Question

If $\frac{(1-3p)}{2}$, $\frac{(1+4p)}{3}$, $\frac{(1+p)}{6}$ are the probabilities of three mutually exclusive and exhaustive events, then the set of all value of p is

• A. (0, 1)
• B. $(\frac{-1}{4},\frac{1}{3})$
• C. $(0,\frac{1}{3})$
• D. $(0,\infty )$

Answer 1

The correct option is B

$(\frac{-1}{4},\frac{1}{3})$

$P\left(A\right)=\frac{(1-3p)}{2}$

$P\left(B\right)=\frac{(1+4p)}{3}$

$P\left(C\right)=\frac{(1+p)}{6}$

The events are mutually exclusive and exhaustive.

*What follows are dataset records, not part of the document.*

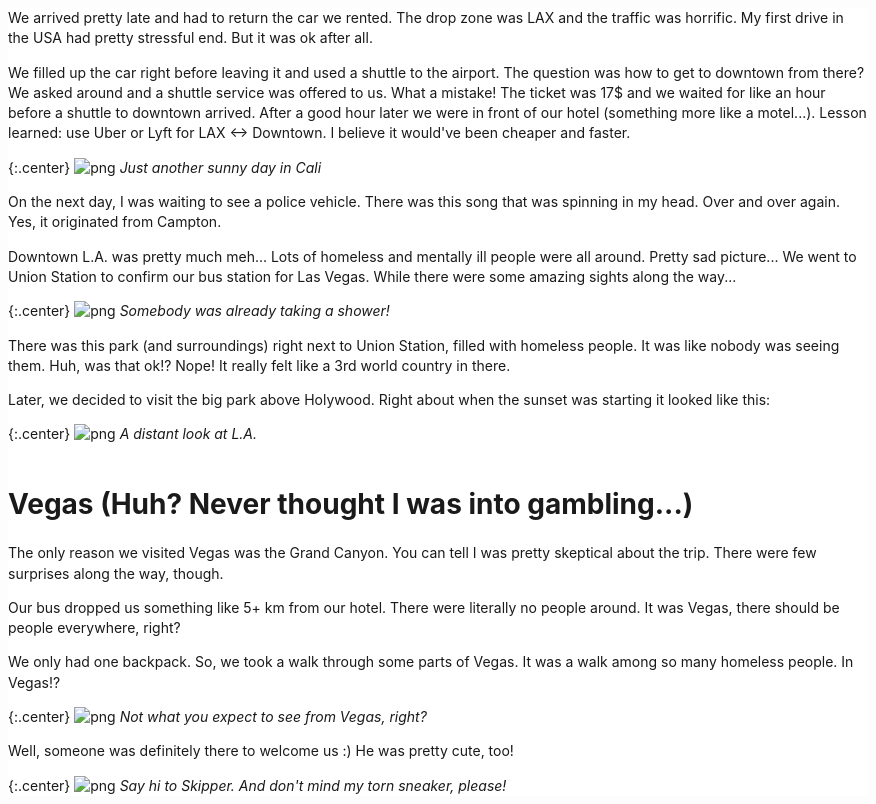 We arrived pretty late and had to return the car we rented. The drop zone was LAX and the traffic was horrific. My first drive in the USA had pretty stressful end. But it was ok after all.

We filled up the car right before leaving it and used a shuttle to the airport. The question was how to get to downtown from there? We asked around and a shuttle service was offered to us. What a mistake! The ticket was 17$ and we waited for like an hour before a shuttle to downtown arrived. After a good hour later we were in front of our hotel (something more like a motel...). Lesson learned: use Uber or Lyft for LAX <-> Downtown. I believe it would've been cheaper and faster.

{:.center}
![png]({{site.url}}/assets/7.to_chicaco_a_bit_further_and_back_files/la_1.jpg)
*Just another sunny day in Cali*


On the next day, I was waiting to see a police vehicle. There was this song that was spinning in my head. Over and over again. Yes, it originated from Campton.

Downtown L.A. was pretty much meh... Lots of homeless and mentally ill people were all around. Pretty sad picture... We went to Union Station to confirm our bus station for Las Vegas. While there were some amazing sights along the way...

{:.center}
![png]({{site.url}}/assets/7.to_chicaco_a_bit_further_and_back_files/la_2.jpg)
*Somebody was already taking a shower!*

There was this park (and surroundings) right next to Union Station, filled with homeless people. It was like nobody was seeing them. Huh, was that ok!? Nope! It really felt like a 3rd world country in there.

Later, we decided to visit the big park above Holywood. Right about when the sunset was starting it looked like this:

{:.center}
![png]({{site.url}}/assets/7.to_chicaco_a_bit_further_and_back_files/la_3.jpg)
*A distant look at L.A.*

# Vegas (Huh? Never thought I was into gambling...)

The only reason we visited Vegas was the Grand Canyon. You can tell I was pretty skeptical about the trip. There were few surprises along the way, though.

Our bus dropped us something like 5+ km from our hotel. There were literally no people around. It was Vegas, there should be people everywhere, right? 

We only had one backpack. So, we took a walk through some parts of Vegas. It was a walk among so many homeless people. In Vegas!?

{:.center}
![png]({{site.url}}/assets/7.to_chicaco_a_bit_further_and_back_files/vegas_1.jpg)
*Not what you expect to see from Vegas, right?*

Well, someone was definitely there to welcome us :) He was pretty cute, too!

{:.center}
![png]({{site.url}}/assets/7.to_chicaco_a_bit_further_and_back_files/vegas_2.jpg)
*Say hi to Skipper. And don't mind my torn sneaker, please!*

$\therefore P(A\cup B\cup C)=P\left(A\right)+P\left(B\right)+P\left(C\right)=1$

$\Rightarrow 0\le P\left(A\right)\le 1,0\le P\left(B\right)\le 1,0\le P\left(C\right)\le 1$

$\Rightarrow 0\le \frac{1-3p}{2}\le 1,0\le \frac{1+4p}{3}\le 1,0\le \frac{1+p}{6}\le 1$

$\Rightarrow \frac{-1}{3}\le p\le \frac{1}{3}$ ....... (i)

$\frac{-1}{4}\le p\le \frac{1}{2}$ ....... (ii)

and $-1\le p\le 5$ ....... (iii)

The common solution of (i), (ii) and (iii)

is $\frac{-1}{4}\le p\le \frac{1}{3}$

$\therefore$ The set of values of p are $(\frac{-1}{4},\frac{1}{3})$